B.W.'s Top Twenty Favorite Kung Fu Actors : The Top Ten
We're back, like a former 98 lb martial weakling, fully trained in secret combat techniques and prepared to avenge our father's/brother's/sister's/mother's/sifu's untimely death at the hands of a villainous bastard who's rubbing his mustache and laughing cockily, thoroughly unfazed by this latest challenge; unaware that we've mastered the ancient counter-style, thought lost for years, and he's in for some serious foot-eating, in grueling slo-mo. Movement eight'een, Peacock displays his fancy ass-feathers to Buddha! Here's my top 10.
10) Liu Chia Hui The youngest of the Liu's behind Chia-Yung and eldest Chia-Liang, Gordon "Master Killer" Liu's instantly recognizable even to those beyond the HK fight club, appearing in Quentin Tarantino's Kill Bill series, after having a long and rich career in the Shaw Brothers productions of his older brothers and others; some of his best appearances coming in movies like Martial Club (1981), Heroes of the East (1978), Legendary Weapons of China (1982) and, of course, The 36th Chamber of Shaolin (1978).
9) Ti Lung One of Shaw Brothers' early stars, the ever noble Ti Lung lends his unmistakable air of class to productions like The Deadly Duo (1971), Five Shaolin Masters (1974), and The Kung Fu Instructor (1979), as well as modern works such as John Woo's A Better Tomorrow (1986) and Liu Chia Liang's Drunken Master II (1994) opposite Jacky Chan.
8) Kuo Chui Number Four, the Lizard. My favorite Venom, Kuo usually plays a drunk or a wanderer or a beggar...or a drunken wandering beggar... in iconic Shaw Brothers productions for Chang Cheh like Daredevils of Kung Fu (1979), The Flag of Iron (1980), Five Element Ninjas (1982), as well as the aforementioned Five Venoms.
7) Liang Chia Jen We've come to "Beardy" himself! Though he's always been technically excellent, dating back to early Shaw flicks like Five Shaolin Masters (1974) and Marco Polo (1975), I prefer repeat viewings of his work in later films like Warriors Two (1978), Sleeping Fist (1979), The Victim (1980), Thundering Mantis (1980), and Knockabout (1979) these days. All of his stuff is worth checking out, really.
6) Billy Chong The IndonesianWilly Dozan was often billed as "Bruce Lee of the 80's" and was number one on my list for a long time, too, often sparking arguments among us before and after many a kung fu class back then, but I stood firm on my choice, using movies like Super Power (1980), Kung Fu Executioner (1981), and Crystal Fist (1979) as visual evidence. Still a favorite.

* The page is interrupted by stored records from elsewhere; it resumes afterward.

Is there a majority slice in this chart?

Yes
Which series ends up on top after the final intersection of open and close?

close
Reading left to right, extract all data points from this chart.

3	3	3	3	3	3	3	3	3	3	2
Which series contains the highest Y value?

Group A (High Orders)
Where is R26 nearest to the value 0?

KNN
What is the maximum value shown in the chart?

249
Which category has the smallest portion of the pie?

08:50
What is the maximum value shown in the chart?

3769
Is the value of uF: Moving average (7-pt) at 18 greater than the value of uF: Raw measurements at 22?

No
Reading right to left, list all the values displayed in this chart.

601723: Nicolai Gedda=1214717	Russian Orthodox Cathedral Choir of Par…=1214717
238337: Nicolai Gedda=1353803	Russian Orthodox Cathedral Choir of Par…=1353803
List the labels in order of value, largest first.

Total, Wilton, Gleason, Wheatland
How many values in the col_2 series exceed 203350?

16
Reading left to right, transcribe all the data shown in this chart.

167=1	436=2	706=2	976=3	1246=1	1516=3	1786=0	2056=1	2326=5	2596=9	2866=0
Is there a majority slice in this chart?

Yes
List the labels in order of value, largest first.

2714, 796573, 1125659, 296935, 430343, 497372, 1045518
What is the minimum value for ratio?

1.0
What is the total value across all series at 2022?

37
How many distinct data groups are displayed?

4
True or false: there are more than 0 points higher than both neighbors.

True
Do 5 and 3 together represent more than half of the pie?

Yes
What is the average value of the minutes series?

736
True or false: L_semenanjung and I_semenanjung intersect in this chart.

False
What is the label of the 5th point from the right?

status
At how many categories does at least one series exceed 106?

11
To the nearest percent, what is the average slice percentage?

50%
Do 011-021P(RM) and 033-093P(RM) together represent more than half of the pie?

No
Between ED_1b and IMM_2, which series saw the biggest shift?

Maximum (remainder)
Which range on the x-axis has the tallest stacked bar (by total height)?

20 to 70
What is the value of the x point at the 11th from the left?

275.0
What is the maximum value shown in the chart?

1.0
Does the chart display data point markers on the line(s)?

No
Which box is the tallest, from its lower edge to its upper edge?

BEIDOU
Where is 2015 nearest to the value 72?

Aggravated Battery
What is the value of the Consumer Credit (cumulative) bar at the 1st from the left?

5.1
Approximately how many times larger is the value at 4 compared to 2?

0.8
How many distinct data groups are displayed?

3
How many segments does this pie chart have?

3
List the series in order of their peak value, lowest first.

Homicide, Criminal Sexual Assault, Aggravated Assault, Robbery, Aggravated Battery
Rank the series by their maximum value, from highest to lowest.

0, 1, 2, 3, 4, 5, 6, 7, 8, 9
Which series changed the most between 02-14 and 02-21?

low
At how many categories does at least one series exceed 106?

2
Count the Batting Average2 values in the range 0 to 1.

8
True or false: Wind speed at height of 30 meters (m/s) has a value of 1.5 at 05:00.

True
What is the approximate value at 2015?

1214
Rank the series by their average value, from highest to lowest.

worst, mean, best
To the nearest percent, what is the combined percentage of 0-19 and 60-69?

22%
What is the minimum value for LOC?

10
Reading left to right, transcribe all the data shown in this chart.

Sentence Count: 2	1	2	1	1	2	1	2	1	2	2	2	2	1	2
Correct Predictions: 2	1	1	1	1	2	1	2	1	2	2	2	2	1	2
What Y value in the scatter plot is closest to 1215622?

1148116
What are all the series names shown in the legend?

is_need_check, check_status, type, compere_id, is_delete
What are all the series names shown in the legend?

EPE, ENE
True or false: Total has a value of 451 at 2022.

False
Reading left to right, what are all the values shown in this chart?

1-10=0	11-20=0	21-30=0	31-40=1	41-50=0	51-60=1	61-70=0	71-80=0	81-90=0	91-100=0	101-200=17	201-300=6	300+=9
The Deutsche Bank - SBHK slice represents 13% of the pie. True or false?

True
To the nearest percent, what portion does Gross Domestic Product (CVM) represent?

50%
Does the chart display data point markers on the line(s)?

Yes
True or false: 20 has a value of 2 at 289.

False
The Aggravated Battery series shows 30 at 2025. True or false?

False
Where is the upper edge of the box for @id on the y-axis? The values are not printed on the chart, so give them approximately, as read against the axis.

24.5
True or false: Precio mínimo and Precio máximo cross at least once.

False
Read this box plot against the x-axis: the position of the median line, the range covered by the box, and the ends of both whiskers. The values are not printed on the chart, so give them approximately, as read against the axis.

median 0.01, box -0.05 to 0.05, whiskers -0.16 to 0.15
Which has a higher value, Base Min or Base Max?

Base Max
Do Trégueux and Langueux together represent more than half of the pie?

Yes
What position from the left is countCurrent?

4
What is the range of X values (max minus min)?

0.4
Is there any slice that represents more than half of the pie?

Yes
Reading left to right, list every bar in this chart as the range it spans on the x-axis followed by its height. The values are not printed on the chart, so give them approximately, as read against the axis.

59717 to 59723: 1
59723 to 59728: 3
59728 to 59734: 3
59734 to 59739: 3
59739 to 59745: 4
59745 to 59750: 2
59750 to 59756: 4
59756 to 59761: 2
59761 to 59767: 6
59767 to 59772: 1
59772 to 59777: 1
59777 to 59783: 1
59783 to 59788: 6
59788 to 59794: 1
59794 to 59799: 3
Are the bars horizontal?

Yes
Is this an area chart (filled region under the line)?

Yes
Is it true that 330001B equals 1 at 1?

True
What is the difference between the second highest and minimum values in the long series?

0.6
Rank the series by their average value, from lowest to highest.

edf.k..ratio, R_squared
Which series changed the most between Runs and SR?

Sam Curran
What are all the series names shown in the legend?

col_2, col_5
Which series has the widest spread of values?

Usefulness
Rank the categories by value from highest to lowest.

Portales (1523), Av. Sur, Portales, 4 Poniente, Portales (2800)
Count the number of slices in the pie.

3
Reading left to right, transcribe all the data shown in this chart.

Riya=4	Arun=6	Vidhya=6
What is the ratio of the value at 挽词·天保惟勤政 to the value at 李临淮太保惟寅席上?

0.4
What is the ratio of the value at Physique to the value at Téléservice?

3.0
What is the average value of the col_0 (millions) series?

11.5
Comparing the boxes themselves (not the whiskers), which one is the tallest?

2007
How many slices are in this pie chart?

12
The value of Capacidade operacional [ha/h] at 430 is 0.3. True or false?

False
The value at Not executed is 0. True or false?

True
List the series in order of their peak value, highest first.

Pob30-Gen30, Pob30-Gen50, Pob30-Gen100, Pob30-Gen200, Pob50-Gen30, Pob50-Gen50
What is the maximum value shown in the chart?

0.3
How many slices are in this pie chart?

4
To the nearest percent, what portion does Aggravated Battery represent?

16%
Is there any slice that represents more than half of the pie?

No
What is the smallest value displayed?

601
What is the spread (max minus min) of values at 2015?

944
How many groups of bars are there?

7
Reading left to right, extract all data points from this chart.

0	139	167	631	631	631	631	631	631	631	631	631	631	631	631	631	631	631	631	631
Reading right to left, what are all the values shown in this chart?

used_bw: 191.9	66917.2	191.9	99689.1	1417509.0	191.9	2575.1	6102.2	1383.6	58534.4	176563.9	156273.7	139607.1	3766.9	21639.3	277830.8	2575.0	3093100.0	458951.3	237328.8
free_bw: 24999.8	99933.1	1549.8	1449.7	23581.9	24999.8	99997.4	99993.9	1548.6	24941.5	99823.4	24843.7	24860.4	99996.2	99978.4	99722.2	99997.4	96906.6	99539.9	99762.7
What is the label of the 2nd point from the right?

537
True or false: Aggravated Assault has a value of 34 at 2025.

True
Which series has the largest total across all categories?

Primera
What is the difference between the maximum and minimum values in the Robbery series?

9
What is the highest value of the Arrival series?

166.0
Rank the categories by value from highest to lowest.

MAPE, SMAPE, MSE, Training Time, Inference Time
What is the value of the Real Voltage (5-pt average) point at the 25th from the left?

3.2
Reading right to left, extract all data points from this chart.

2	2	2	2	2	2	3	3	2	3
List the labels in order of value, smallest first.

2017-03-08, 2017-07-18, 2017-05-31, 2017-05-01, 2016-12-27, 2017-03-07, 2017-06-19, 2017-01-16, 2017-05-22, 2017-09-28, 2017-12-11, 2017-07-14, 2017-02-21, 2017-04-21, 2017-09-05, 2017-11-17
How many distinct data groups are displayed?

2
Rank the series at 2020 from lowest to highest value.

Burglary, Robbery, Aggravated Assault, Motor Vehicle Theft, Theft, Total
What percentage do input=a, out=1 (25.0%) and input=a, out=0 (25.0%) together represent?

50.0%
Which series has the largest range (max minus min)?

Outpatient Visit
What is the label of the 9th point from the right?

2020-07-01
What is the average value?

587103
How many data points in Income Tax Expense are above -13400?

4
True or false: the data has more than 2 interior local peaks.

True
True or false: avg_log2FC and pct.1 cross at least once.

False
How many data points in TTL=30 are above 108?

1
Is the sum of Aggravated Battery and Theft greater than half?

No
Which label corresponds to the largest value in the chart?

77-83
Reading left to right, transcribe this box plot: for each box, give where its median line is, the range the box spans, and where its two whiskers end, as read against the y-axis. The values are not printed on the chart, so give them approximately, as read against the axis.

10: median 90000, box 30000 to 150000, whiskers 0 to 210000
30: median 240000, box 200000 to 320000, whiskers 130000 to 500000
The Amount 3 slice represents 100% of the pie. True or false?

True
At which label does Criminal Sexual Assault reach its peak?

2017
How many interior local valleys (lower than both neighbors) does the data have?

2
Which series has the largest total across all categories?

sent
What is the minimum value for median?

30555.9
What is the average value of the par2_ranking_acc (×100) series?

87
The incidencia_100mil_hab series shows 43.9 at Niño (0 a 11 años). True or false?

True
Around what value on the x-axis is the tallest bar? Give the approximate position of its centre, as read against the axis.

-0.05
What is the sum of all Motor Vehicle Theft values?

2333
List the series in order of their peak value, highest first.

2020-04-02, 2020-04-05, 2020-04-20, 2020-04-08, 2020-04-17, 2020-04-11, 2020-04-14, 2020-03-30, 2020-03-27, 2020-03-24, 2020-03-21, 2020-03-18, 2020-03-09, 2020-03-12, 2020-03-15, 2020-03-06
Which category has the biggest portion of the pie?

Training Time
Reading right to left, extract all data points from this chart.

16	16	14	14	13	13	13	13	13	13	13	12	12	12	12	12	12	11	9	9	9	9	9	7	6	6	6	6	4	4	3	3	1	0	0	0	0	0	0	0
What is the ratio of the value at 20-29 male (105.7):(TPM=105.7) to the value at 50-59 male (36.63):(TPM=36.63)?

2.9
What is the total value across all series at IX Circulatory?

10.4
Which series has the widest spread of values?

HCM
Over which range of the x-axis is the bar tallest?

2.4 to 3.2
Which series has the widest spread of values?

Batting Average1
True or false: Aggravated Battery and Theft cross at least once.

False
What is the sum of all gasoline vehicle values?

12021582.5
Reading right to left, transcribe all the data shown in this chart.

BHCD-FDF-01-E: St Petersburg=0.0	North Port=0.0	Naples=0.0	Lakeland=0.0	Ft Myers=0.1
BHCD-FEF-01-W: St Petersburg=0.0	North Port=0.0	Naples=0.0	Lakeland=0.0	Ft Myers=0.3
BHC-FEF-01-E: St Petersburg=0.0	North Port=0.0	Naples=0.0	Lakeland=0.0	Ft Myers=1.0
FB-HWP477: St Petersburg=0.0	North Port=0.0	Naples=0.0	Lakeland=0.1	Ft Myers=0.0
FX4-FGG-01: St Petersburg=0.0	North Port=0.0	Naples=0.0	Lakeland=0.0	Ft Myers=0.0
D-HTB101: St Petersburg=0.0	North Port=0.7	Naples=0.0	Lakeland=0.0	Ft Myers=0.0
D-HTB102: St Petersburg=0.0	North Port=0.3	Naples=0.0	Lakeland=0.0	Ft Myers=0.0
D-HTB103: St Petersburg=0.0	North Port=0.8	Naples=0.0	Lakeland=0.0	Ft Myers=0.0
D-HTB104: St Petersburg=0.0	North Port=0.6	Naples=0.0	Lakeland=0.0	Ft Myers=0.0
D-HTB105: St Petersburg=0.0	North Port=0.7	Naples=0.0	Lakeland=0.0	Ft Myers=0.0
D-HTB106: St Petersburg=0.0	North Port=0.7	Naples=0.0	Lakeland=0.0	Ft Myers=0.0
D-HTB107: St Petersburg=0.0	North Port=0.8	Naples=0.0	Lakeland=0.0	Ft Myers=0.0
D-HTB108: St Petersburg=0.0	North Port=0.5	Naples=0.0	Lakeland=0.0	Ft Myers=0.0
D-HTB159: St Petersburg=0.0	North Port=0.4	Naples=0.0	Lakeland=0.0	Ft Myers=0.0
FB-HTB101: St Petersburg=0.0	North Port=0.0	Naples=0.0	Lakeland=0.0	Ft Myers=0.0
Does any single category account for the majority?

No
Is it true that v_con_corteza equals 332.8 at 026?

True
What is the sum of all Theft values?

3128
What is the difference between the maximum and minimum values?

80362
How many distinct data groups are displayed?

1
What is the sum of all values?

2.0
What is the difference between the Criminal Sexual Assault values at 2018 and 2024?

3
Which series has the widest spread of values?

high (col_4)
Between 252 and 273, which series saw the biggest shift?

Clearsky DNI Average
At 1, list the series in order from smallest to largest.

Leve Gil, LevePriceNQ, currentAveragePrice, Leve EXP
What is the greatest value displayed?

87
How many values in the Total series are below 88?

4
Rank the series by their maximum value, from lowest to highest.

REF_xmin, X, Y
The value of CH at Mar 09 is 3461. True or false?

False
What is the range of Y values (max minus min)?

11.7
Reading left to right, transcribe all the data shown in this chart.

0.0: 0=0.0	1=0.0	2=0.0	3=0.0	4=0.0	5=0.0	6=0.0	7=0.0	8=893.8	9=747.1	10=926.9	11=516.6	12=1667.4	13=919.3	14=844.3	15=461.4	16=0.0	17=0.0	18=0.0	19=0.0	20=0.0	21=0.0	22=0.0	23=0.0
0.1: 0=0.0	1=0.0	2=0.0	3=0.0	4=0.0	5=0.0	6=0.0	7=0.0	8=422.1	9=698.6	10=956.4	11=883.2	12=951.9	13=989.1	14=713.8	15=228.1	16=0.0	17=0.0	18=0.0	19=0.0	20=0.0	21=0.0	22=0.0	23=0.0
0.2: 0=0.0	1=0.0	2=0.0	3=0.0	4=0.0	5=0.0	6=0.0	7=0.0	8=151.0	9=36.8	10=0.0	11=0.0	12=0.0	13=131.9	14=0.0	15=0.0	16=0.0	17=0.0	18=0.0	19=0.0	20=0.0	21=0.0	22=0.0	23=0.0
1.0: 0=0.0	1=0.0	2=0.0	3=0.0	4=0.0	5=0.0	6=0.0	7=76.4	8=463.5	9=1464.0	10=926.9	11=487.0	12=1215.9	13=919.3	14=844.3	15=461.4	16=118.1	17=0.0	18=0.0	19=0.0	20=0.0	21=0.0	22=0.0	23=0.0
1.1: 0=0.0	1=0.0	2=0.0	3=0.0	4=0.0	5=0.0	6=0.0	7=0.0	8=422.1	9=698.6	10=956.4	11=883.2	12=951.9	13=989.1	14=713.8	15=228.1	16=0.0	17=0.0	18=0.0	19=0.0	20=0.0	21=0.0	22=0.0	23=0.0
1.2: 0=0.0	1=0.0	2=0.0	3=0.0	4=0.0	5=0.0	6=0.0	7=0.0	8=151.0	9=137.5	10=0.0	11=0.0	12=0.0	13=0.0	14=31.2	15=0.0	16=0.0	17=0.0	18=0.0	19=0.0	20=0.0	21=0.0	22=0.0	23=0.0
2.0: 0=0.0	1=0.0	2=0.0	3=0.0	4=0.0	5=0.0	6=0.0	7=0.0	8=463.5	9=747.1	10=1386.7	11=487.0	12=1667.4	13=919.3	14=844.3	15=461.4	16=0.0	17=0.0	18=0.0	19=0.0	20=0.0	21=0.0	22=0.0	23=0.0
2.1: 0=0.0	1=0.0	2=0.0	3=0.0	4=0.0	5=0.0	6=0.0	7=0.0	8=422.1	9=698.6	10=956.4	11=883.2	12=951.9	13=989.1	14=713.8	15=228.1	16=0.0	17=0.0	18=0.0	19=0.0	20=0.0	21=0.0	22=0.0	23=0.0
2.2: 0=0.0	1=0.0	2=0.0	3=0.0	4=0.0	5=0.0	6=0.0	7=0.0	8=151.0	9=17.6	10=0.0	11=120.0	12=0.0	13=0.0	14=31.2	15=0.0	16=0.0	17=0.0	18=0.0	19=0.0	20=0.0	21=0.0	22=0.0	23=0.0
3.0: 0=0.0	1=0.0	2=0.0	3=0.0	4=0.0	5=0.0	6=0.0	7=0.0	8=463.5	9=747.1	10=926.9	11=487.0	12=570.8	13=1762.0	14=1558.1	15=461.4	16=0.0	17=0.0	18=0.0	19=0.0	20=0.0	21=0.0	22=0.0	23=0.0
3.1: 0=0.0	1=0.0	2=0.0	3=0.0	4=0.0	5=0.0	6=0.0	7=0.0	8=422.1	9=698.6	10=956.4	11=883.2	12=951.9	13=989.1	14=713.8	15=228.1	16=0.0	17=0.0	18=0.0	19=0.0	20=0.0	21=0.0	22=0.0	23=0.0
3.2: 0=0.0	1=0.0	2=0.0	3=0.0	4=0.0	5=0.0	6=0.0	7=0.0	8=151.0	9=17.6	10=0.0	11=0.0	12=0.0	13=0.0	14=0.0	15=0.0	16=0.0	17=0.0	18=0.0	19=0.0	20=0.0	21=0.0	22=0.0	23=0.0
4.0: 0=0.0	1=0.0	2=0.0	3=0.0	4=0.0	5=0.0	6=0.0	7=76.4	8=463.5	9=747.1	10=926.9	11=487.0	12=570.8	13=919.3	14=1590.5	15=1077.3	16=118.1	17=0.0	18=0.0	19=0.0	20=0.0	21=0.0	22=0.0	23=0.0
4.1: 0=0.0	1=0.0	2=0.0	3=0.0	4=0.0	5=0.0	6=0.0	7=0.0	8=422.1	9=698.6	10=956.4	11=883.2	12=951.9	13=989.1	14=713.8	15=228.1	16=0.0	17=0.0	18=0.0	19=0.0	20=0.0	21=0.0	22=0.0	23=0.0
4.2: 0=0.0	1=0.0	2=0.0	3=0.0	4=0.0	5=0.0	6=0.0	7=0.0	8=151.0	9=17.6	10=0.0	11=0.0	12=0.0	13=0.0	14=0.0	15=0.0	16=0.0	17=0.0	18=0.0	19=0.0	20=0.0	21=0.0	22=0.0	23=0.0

5) Liu Chia Liang The mere screen presence of this fight choreographer-turned-director, the elder statesman of the genre bar none, uplifts any production to a must-see status. Though those appearances numbered ninety-three at the time of his death in 2013, with many glorious fights that instantly spring to mind, one only need bear witness to the spectacle that is the final fight in his own Legendary Weapons of China (1982) vs. his brother, Liu Chia Yung, to see a perfect jaw-dropping illustration.
4) Fu Sheng My favorite Chang Cheh regular has to be "Alexander" Fu Sheng, hands down. His comedic abilities, mischievous spirit, and general likability are top notch, and only matched by his prowess as a pugilist, having long trained under the tutelage of none other than Liu Chia Liang. Were it not for a tragic car accident in 1983, his international star would have surely rose to more dizzying heights, transcending the martial arts genre into mainstream comedy, as evidenced by the success of Hong Kong Playboys (1983).
3) Bruce Lee Undoubtedly the King of the Kung Fu movie, and the Gold Standard by which all cinematic martial artists will forever be compared to. The four movies completed at the time of the iconic little tough guy's death in 1973, are all required viewing, for sure: Big Boss (1971), Fists of Fury (1972), Way of the Dragon (1972), and Enter the Dragon (1973).
2) Jacky Chan In one instant, this former Peking Opera performer-turned-stunt man rose to the top by single-handedly revolutionizing the kung fu film with his own unique brand of physical kung fu comedy, performing all legendarily inhuman stunts himself along the way. Snake in the Eagle's Shadow (1978), Drunken Master (1978), Project A (1983), Police Story (1985), Armor of God (1986)...his list of excellent action movies is lengthy. If you've never seen his early classics, you're really selling yourself short as a film fan.
1) Wang Lung Wei Johnny Wang, who is without a doubt, the epitome of villainy in Asian action movies, naturally tops my list of favorites. "Who else... coooooooooould be", to quote Hwang Jang Lee. To Kill a Mastermind (1979), Martial Club (1981), Shaolin Temple (1976), and This Man is Dangerous (1985) contain some of my favorite vintage Wang assholery.